Posted by: patti | 2004.07.28 at 09:06 PM
The only way I'm ever able to cure hiccups is to hold my breath and contract every muscle I possibly can in my torso and FOCUS ON KEEPING EVERY SINGLE MUSCLE CONTRACTED AS HARD AS I POSSIBLY CAN which is difficult since I've got about four things in my whole body that qualify as muscles and one of them is my ass, and just when I'm about to pass out I usually realize my body's stopped thinking about hiccups.
Having said that, it seems like it'd be awfully hard to convince someone to do that, much less train them to do it.
And god help me, why is it that no matter how hard I try to be the best husband I can manage to be, I still quietly begrudge my betrothed for the unbelievable loudness of her sneezing? This, not the slew of random strangers I've beaten senseless, but this is what's going to land me in hell.

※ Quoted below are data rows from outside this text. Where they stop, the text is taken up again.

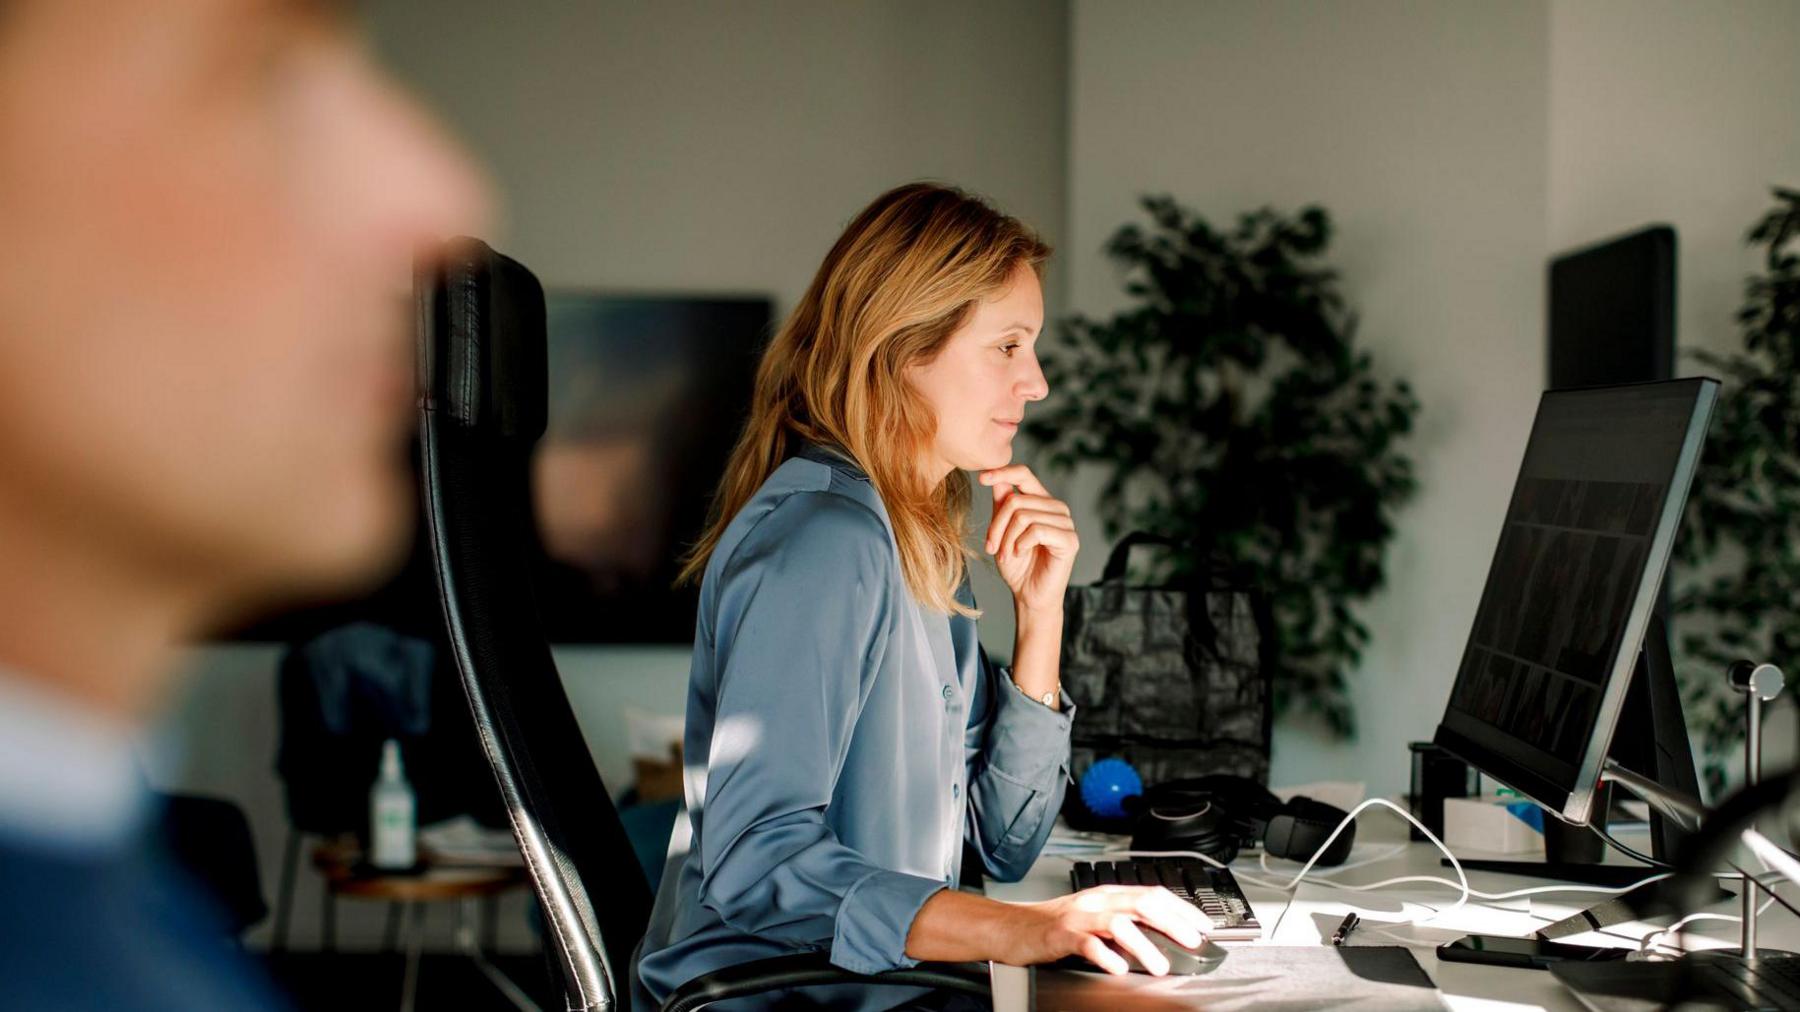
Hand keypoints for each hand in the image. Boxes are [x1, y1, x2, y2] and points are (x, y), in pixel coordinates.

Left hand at [979, 465, 1077, 614]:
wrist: (1029, 595)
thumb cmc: (1017, 565)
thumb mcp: (1002, 531)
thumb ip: (1001, 504)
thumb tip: (993, 477)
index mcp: (1041, 501)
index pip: (1024, 474)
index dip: (1002, 472)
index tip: (981, 478)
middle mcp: (1056, 507)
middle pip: (1016, 500)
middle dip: (996, 525)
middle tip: (991, 547)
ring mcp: (1066, 523)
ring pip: (1023, 516)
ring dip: (1007, 539)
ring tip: (1005, 555)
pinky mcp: (1069, 540)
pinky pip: (1036, 531)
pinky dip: (1021, 544)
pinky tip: (1020, 554)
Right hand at [996, 886, 1212, 974]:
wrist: (1011, 928)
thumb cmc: (1053, 926)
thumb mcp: (1094, 919)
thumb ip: (1125, 923)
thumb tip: (1165, 936)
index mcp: (1108, 895)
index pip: (1153, 894)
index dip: (1182, 908)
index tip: (1204, 925)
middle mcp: (1097, 902)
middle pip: (1142, 903)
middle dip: (1173, 921)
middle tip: (1193, 941)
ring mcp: (1078, 917)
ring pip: (1118, 922)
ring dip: (1144, 944)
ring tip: (1159, 965)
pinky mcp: (1060, 935)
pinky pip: (1087, 943)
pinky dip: (1105, 955)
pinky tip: (1117, 968)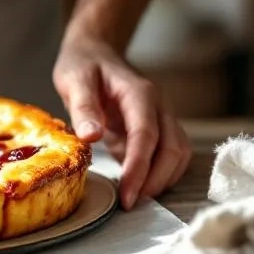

Posted by: briantologist | 2004.07.29 at 12:27 AM
The best way to stop the hiccups: shit your pants. True!
My grandfather died after having the hiccups for 3 straight days. Actually true!
Actually, the hiccups caused an aortic aneurysm to rupture, but "your grandfather died of the hiccups" is what my parents told the 6-year-old me, who developed a mind-numbing terror of hiccups from that point forward. Thanks, helpful Mom and Dad!
Posted by: Alice | 2004.07.29 at 05:18 PM
Maybe your constipated children need to take up running.
Very nice and useful site.
Posted by: Bestaimir Vlad | 2004.07.29 at 06:37 PM
You and my husband must read the same stuff on the 'net. He insists that giving blow jobs cures colds.